Where Will Ethereum’s Historical Data Go After “The Purge” of EIP-4444?
“Ethereum was never designed to be a permanent data storage system.” – EIP contributor Micah Zoltu
On the beacon chain‘s birthday, Ethereum founder Vitalik Buterin tweeted a detailed roadmap for the protocol. After the transition to proof of stake, the implementation of sharding and a move towards statelessness comes The Purge: eliminating historical data.
According to this roadmap item’s proposal document, EIP-4444, Ethereum clients will be obliged to discard data over one year in age. The Purge improves Ethereum in a number of ways:
- Reduces hardware requirements for nodes
- Allows clients to remove code that deals exclusively with legacy transactions
- Reduces bandwidth on the network – clients need to sync less data
The hardware requirement reduction improves decentralization of the network by making it easier for consumer-grade equipment to run a full node. As we’ve seen with chains like BSC and Solana, high transaction throughput over a long period of time either leads to centralization or necessitates creative solutions.

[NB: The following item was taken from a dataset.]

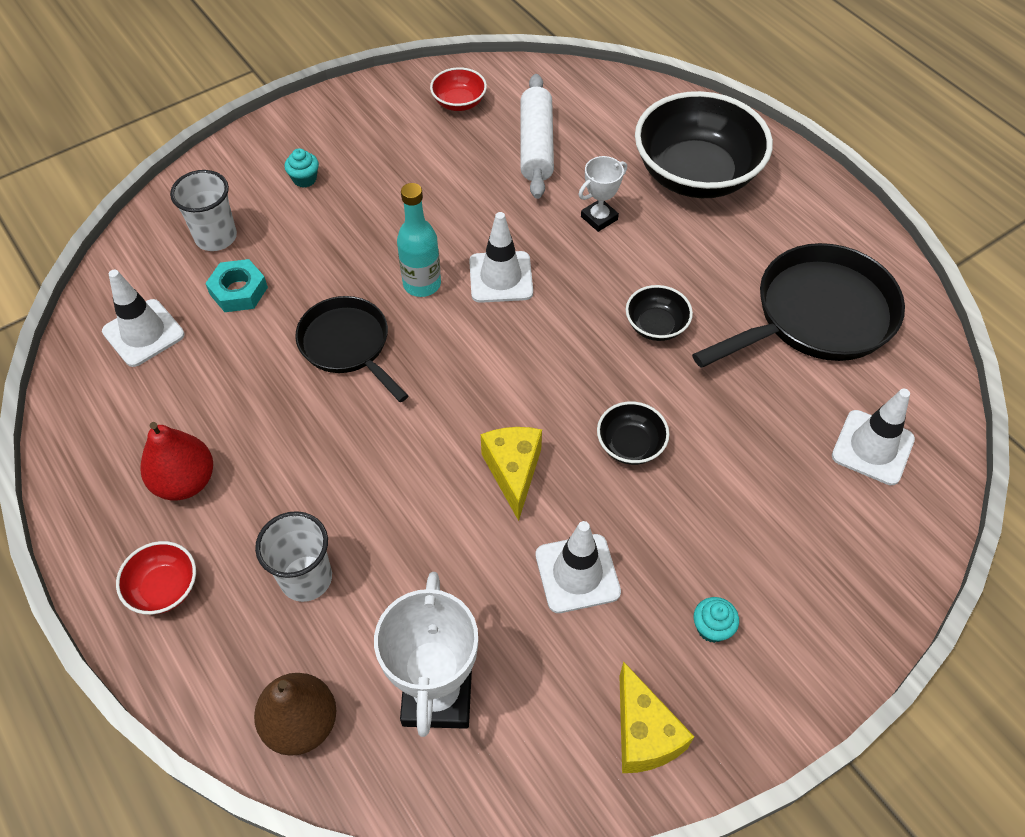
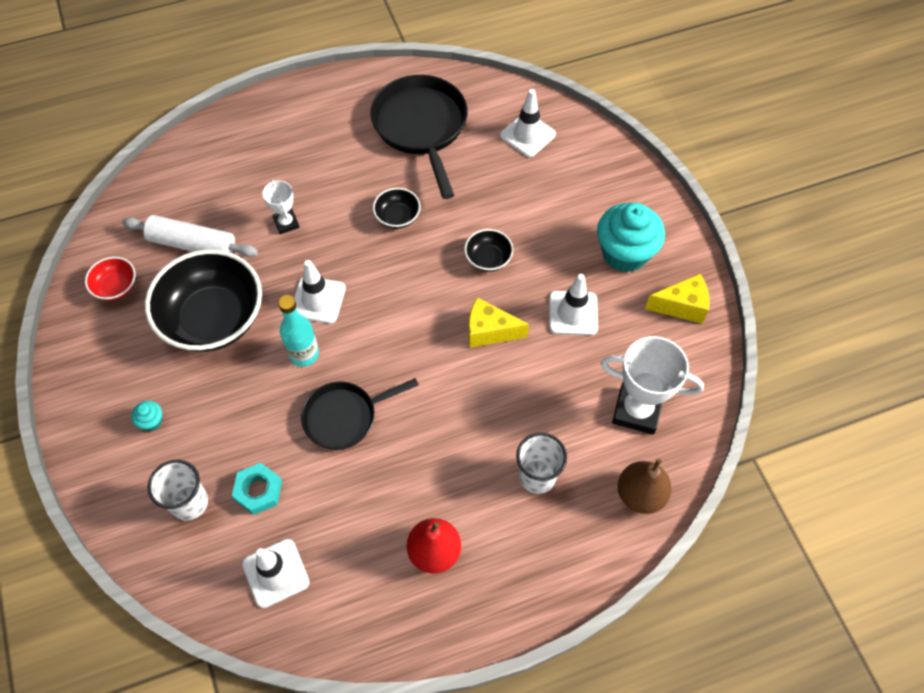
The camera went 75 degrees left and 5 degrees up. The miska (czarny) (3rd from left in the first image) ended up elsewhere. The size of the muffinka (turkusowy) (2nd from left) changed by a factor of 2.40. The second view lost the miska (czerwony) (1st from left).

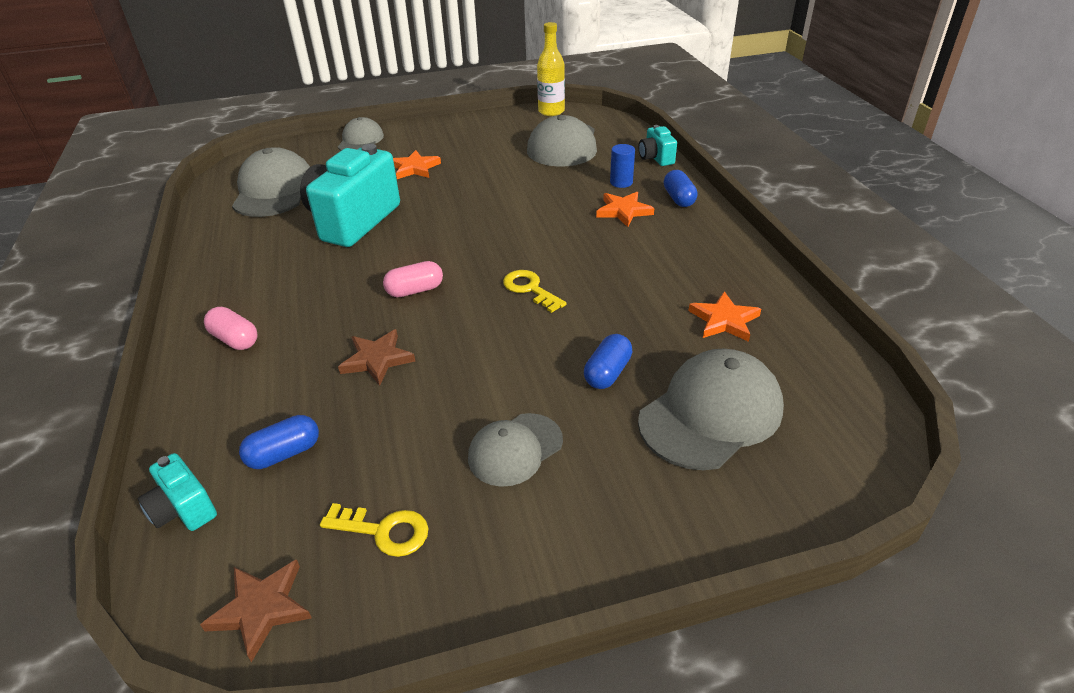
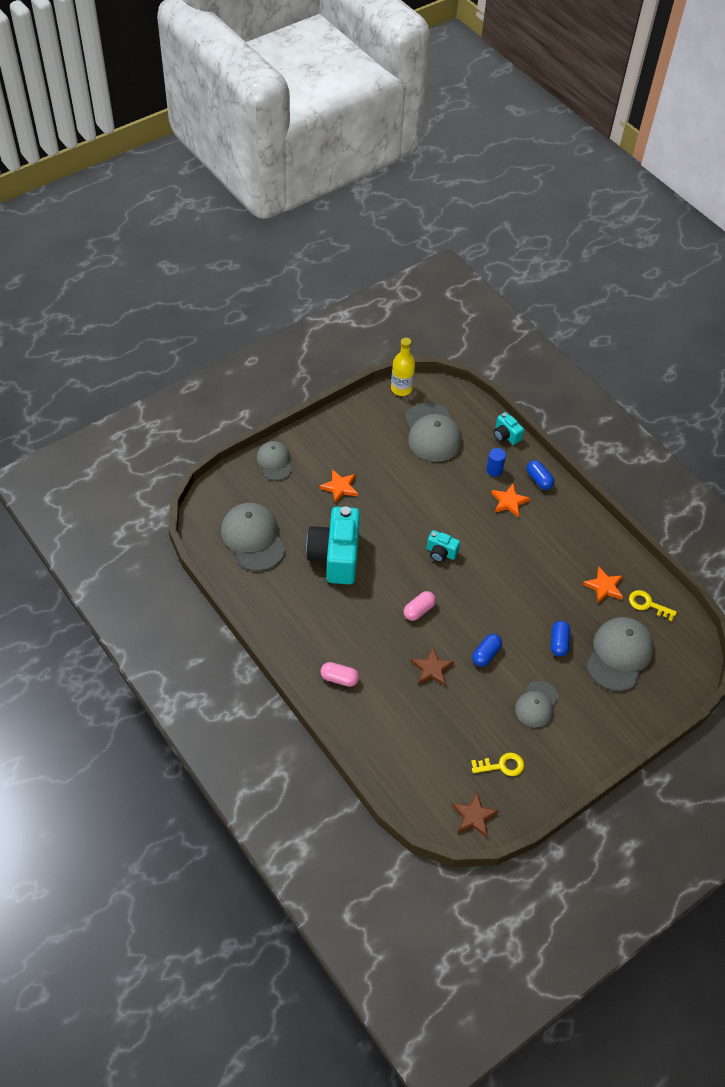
The camera went 25 degrees left and 15 degrees up. The aparat fotograficzny (turkusowy) (1st from left in the first image) ended up elsewhere. The kapsułka (niebieski) (1st from left) ended up elsewhere. The klucz (żółty) (2nd from left) ended up elsewhere.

Similarly, faster clients and a lightweight sync process reduces strain on the network and its nodes, making the protocol better at its core job of processing transactions at the very tip of the chain.
Separating the jobs of writing new data and reading historical records into two systems is a smart choice from the perspective of technical debt and future scalability, but it comes with one big problem to solve:
If the data isn’t on chain, where is it? And how can we trust it?
Whether Ethereum data is one year old or one day old, there’s a huge ecosystem of apps that rely on it. Block explorers, on-chain analysis tools, DAO voting protocols – anything that isn’t only concerned with processing transactions in the here and now. Where will these apps source blockchain history? And if it’s not validated by a chain or network of nodes with something to lose, how can we be sure it hasn’t been tampered with?
In the EIP-4444 document, the authors suggest using either torrent magnet links or IPFS. While both options are decentralized, neither one provides guarantees the data will be around in the long term. Millions of torrents are unseeded and will stay that way, and IPFS merely guarantees that the content may be available at the given hash provided that the unincentivized person responsible for storing it held up their end of the bargain.
Other suggestions include Portal Network which appears to leverage Swarm and states “we don’t provide any guarantee regarding file availability on the network”, and Filecoin, which offers temporary decentralized storage on a subscription model.
With all of these options discarded, the only solution for storing something as important as the full Ethereum blockchain is Arweave. Arweave offers guaranteed permanent storage and currently has enough $AR in the storage endowment to fund miners for almost 1,000 years – assuming the cost of hard drive space never goes down, and no $AR is ever paid into the endowment again. With Arweave’s incentive model, it offers the closest thing to permanent storage the world has ever seen.
In fact, Arweave already stores the full blockchains of Solana, Avalanche, Cosmos, Moonriver, Celo, and NEAR. KYVE is a PoS network built on Arweave which incentivizes nodes to fetch and validate data streams of any kind, including the JSON-RPC format used by Ethereum.
Once stored on Arweave, the data can be queried like any other permaweb data – using GraphQL. Or, apps looking to use historical Ethereum data could also take advantage of The Graph‘s powerful API to handle queries.
When it comes to storing a body of knowledge as vast and culturally significant as the entire history of Ethereum, the foundation should explore options that make that data’s availability just as decentralized as the network itself.